== Segment start ==

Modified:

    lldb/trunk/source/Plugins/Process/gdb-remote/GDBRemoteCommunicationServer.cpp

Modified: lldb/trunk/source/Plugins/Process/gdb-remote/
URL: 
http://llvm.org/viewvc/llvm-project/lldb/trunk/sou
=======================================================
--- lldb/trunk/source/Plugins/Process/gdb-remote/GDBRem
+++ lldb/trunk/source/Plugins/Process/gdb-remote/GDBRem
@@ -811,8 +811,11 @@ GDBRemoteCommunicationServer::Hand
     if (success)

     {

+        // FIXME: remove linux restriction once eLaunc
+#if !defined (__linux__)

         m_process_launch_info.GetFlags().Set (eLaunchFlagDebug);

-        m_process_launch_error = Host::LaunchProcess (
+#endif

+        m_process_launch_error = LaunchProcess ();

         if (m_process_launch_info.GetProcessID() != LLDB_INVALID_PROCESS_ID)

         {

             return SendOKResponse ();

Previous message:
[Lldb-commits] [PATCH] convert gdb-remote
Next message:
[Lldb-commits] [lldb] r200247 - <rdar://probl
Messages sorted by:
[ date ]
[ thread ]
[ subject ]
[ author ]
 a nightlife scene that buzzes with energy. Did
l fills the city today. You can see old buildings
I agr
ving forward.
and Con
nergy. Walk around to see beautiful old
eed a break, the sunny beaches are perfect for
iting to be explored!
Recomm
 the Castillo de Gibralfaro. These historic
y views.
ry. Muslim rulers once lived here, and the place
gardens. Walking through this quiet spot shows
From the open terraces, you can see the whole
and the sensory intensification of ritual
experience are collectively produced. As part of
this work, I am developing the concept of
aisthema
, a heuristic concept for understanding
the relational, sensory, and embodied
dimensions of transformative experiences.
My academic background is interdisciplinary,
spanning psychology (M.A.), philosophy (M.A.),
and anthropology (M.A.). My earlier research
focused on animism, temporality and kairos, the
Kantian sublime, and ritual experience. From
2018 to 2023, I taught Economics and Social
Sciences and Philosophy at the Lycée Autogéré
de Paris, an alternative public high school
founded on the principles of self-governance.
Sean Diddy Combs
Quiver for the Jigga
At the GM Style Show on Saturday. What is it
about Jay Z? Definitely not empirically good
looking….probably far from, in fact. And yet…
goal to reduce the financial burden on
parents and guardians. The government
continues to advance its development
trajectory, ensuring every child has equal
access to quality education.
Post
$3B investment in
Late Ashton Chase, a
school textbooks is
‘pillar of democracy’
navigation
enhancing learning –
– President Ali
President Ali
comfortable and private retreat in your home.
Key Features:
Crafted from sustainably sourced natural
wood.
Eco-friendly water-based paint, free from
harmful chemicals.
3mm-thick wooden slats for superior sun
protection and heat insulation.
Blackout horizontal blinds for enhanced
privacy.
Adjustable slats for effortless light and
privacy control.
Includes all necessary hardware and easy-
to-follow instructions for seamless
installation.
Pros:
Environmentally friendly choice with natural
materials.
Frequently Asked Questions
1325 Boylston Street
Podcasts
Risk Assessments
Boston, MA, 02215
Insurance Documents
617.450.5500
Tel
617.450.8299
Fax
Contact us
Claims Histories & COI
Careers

== Segment end ==
== Segment start ==

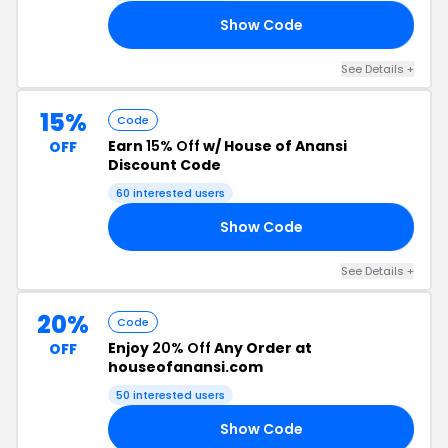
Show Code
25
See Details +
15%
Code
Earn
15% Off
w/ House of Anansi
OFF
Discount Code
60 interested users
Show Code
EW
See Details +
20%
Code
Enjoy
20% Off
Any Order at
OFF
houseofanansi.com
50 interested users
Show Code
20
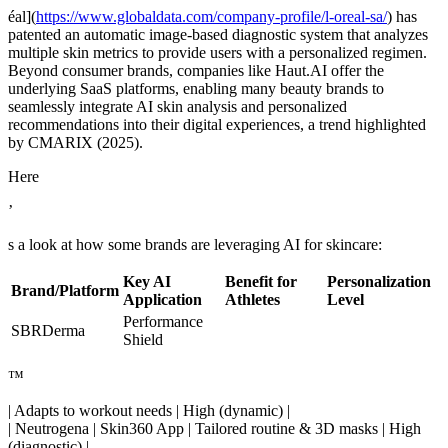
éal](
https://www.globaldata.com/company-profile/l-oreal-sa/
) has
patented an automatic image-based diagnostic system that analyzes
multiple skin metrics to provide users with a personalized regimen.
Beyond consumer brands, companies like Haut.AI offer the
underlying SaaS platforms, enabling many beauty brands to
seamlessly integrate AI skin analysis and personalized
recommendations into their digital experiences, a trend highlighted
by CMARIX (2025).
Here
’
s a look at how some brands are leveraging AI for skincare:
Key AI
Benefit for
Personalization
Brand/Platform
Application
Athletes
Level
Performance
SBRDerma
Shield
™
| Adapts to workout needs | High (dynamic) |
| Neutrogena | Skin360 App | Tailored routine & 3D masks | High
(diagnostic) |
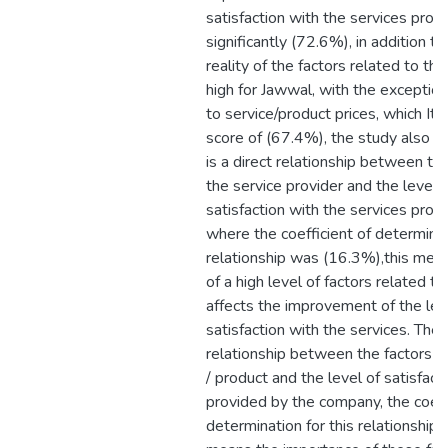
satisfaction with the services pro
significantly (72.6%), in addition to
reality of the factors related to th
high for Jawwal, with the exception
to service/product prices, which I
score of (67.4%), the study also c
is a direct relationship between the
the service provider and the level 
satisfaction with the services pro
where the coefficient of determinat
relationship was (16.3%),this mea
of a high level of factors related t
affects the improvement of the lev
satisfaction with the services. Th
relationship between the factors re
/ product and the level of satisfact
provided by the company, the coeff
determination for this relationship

== Segment end ==
== Segment start ==

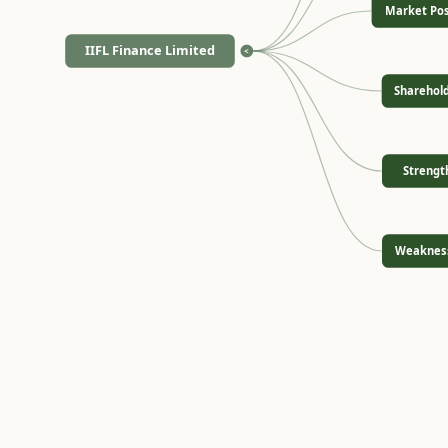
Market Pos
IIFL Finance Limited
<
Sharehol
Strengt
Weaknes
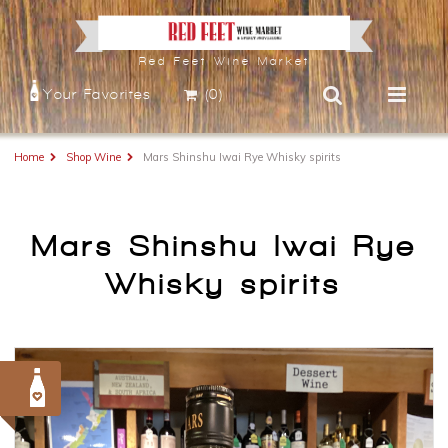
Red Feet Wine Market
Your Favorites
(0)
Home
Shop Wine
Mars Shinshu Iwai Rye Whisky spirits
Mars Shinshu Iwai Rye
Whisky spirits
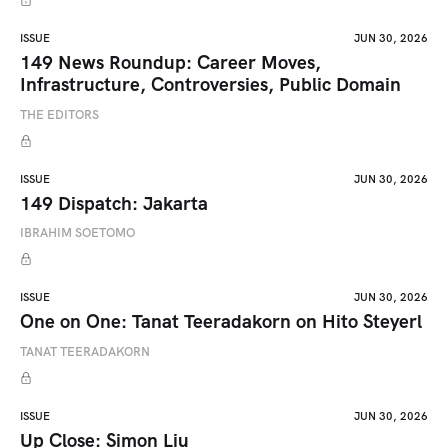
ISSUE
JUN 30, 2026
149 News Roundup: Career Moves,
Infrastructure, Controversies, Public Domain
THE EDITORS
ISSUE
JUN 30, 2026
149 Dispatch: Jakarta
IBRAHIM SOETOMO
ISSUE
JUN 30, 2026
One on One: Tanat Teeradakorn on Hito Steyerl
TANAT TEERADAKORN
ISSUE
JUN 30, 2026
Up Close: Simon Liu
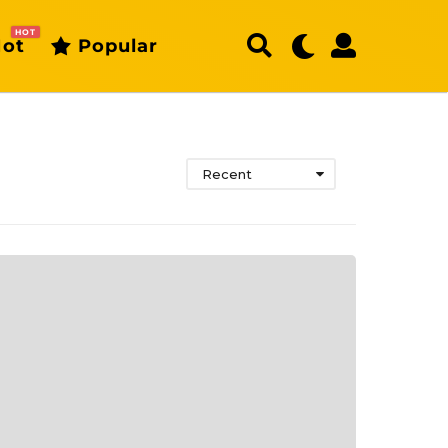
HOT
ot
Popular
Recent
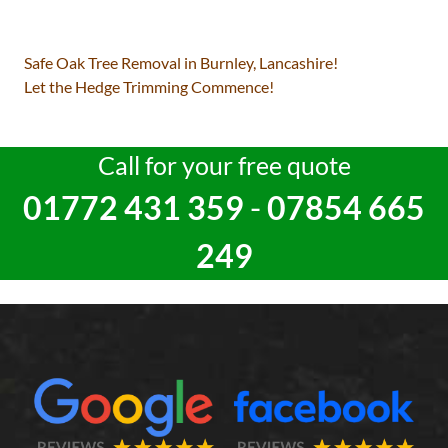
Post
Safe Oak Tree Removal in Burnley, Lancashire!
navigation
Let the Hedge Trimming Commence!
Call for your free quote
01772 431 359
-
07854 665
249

== Segment end ==

Every line containing the string "this" is required; copy each such line from the data.

gardens. Walking through this quiet spot shows
this work, I am developing the concept of
relationship was (16.3%),this mea
determination for this relationship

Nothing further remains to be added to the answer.